» **TAREAS A REALIZAR**
1 > Según la sección del documento sobre Monzón, ¿a qué edad se presentó en la redacción de Fotogramas?
2 > Prolonga la sección del documento sobre la trayectoria de Monzón a partir de su última oración.

» **SECCIÓN DEL DOCUMENTO**
--------

El siguiente paso fue marchar a Madrid a estudiar Ciencias de la Imagen. Su pasión por las películas le llevó a los 20 años a presentarse en la redacción de Fotogramas con unos cuantos artículos. Comenzó a colaborar con la revista y a frecuentar los festivales. También a aparecer en el programa de Televisión Española Días de cine junto al llorado José Luis Guarner, el mejor crítico que ha existido en lengua castellana.
Monzón acabó de subdirector del espacio, lo que le permitió adjudicarse los reportajes más apetecibles y entrevistar a sus ídolos: John Carpenter, Steven Spielberg, Roman Polanski, Woody Allen... En los rodajes se hizo amigo de la plana mayor del cine español: Álex de la Iglesia, Julio Medem, Santiago Segura... Y con todo ese bagaje tuvo claro que no podía retrasar más su salto al cine. En 1999, tras haber firmado el guion de Desvío al Paraíso (1994) de Gerardo Herrero, sin haber rodado siquiera un corto, rodó su primer largometraje, El corazón del guerrero.

--------

» **FILAS DE DATOS**
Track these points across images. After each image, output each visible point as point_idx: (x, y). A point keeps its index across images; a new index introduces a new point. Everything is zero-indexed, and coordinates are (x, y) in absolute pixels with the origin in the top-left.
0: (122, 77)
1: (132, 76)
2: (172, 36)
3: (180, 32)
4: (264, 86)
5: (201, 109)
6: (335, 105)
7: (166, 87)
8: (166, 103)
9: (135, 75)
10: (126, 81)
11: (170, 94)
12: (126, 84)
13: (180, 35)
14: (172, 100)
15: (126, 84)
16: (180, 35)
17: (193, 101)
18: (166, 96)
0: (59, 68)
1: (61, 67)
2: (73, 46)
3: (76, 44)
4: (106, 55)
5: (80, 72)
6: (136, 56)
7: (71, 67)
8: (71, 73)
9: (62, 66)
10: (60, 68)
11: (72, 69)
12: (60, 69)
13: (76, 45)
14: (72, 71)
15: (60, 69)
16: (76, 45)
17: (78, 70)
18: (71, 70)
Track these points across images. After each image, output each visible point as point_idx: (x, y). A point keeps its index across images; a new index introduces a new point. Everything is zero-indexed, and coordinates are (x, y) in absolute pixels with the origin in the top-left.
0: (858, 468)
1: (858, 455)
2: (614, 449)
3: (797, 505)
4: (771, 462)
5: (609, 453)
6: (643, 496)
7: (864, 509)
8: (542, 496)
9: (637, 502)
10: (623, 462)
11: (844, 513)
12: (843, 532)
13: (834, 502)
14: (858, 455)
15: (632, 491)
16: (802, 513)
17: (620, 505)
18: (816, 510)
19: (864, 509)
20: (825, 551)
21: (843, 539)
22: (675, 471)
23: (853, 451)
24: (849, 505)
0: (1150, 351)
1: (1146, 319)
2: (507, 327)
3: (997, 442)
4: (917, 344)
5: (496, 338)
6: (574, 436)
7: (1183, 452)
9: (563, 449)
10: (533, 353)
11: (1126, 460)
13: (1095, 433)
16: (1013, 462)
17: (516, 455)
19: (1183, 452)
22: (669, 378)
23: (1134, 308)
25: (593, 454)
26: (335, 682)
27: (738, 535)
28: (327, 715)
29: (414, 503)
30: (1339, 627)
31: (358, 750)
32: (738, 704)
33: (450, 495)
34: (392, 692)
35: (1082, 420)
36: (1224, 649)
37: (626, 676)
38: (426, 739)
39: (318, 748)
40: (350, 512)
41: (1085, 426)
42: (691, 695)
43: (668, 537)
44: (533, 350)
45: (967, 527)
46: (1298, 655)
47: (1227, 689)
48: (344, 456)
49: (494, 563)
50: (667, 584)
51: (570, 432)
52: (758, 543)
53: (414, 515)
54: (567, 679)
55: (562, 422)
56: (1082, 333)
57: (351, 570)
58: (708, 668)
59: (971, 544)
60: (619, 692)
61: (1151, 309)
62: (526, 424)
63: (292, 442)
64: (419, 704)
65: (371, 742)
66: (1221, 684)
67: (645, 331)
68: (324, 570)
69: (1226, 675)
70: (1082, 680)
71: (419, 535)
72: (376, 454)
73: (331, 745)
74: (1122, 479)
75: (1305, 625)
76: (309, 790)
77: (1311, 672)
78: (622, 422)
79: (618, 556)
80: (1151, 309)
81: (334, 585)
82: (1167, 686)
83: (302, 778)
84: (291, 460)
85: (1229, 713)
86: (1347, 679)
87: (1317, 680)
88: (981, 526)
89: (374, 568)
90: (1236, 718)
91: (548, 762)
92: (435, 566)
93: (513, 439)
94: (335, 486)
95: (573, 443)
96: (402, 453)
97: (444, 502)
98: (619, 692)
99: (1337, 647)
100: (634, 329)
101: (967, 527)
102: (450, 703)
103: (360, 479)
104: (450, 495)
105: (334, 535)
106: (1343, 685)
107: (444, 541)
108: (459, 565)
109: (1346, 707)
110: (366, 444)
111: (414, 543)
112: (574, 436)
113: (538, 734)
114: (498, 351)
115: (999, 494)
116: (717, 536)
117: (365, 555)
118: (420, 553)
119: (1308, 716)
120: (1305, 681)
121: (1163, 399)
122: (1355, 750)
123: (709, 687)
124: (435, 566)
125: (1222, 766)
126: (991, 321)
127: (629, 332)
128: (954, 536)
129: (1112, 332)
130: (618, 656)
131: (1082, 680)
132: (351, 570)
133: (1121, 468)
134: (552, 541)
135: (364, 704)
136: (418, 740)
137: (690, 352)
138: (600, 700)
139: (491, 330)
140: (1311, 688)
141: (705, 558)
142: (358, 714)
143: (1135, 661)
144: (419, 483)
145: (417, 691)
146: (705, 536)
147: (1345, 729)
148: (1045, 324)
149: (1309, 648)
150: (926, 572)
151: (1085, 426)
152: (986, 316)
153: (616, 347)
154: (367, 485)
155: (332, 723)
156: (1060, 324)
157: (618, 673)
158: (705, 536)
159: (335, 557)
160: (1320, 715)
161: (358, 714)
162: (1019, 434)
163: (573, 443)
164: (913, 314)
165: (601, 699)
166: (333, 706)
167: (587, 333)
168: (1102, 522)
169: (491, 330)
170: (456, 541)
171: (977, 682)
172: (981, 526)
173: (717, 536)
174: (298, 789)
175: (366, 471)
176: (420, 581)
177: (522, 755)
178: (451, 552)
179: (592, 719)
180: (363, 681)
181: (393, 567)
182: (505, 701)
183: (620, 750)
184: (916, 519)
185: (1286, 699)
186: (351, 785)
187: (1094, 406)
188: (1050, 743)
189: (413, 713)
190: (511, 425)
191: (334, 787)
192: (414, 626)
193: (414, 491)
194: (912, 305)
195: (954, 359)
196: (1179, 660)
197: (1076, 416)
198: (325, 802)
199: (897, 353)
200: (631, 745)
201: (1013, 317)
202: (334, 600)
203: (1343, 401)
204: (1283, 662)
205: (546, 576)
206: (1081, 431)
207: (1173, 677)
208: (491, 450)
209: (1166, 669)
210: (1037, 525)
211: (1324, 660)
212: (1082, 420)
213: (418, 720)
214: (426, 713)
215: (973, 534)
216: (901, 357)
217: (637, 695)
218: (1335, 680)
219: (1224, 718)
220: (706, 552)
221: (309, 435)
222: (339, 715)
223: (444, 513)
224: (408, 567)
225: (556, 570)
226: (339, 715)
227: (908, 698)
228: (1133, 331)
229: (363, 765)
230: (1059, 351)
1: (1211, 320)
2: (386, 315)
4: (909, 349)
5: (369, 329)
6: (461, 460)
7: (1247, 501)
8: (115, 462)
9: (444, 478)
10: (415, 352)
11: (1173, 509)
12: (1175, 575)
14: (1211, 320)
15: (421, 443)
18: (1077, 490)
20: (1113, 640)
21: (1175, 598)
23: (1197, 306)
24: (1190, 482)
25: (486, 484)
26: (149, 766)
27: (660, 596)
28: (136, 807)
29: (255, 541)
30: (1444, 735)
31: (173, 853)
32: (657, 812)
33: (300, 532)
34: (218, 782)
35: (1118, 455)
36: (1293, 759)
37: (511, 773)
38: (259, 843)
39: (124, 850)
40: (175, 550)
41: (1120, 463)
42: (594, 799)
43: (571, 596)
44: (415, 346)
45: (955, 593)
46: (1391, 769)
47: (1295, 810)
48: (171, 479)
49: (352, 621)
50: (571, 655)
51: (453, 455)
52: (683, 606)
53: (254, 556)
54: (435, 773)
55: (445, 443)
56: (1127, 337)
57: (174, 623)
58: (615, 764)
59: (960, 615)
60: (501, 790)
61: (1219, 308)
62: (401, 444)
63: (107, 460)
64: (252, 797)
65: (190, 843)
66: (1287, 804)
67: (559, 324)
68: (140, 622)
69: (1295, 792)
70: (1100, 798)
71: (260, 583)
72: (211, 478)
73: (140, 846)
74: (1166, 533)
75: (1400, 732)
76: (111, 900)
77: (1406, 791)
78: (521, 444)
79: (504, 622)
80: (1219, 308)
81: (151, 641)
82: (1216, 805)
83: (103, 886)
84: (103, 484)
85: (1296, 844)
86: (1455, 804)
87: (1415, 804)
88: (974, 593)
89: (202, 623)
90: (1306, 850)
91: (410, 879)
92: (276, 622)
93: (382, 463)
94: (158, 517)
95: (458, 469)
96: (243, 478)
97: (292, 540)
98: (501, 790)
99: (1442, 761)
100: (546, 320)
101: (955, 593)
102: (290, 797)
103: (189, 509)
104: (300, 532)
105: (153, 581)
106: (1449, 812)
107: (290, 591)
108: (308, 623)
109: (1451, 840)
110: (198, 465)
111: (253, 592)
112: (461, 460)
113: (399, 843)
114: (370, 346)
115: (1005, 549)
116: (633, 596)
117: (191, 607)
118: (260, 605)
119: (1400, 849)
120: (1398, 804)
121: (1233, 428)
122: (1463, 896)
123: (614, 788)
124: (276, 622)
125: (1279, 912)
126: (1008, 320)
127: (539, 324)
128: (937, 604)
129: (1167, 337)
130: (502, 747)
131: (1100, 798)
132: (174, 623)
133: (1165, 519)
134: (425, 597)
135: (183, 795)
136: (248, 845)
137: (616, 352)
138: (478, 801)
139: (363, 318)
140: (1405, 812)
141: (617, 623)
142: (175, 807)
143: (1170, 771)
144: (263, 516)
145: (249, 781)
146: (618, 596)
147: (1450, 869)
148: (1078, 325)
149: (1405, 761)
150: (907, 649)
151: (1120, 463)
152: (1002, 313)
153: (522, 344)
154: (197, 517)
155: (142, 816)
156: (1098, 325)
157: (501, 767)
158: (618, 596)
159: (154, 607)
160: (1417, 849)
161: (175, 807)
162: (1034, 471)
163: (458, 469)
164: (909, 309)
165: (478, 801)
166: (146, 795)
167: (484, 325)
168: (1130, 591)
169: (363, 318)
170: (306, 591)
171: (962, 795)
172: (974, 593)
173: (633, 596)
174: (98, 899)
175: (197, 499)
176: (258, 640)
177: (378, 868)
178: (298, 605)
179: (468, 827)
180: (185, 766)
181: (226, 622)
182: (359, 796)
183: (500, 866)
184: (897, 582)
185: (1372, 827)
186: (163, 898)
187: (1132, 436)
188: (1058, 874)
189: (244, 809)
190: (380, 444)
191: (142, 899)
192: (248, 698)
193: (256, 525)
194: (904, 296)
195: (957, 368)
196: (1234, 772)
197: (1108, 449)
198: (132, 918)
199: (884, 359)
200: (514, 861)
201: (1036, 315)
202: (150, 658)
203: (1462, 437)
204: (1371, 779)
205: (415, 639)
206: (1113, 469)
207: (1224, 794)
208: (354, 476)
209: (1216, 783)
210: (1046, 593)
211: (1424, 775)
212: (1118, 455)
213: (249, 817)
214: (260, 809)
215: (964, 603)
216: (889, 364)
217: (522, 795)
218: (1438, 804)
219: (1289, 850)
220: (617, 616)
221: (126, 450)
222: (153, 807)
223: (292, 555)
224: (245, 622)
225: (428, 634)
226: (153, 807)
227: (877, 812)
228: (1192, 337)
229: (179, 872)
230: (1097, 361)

--------

» **RESPUESTAS DADAS**
1 > A los 20 años.

2 >
Nadie en su sano juicio se hubiera atrevido a debutar con un filme de 500 millones de pesetas de presupuesto inscrito en el género de espada y brujería. «Si te das la hostia, que sea a lo grande», le aconsejó Álex de la Iglesia en un momento en que el cine español no acostumbraba a frecuentar el fantastique. El corazón del guerrero sucede en la desbordante imaginación de un adolescente madrileño, asaltado por visiones que se corresponden con las partidas de rol que juega cada noche. La fantasía como única manera de soportar la realidad.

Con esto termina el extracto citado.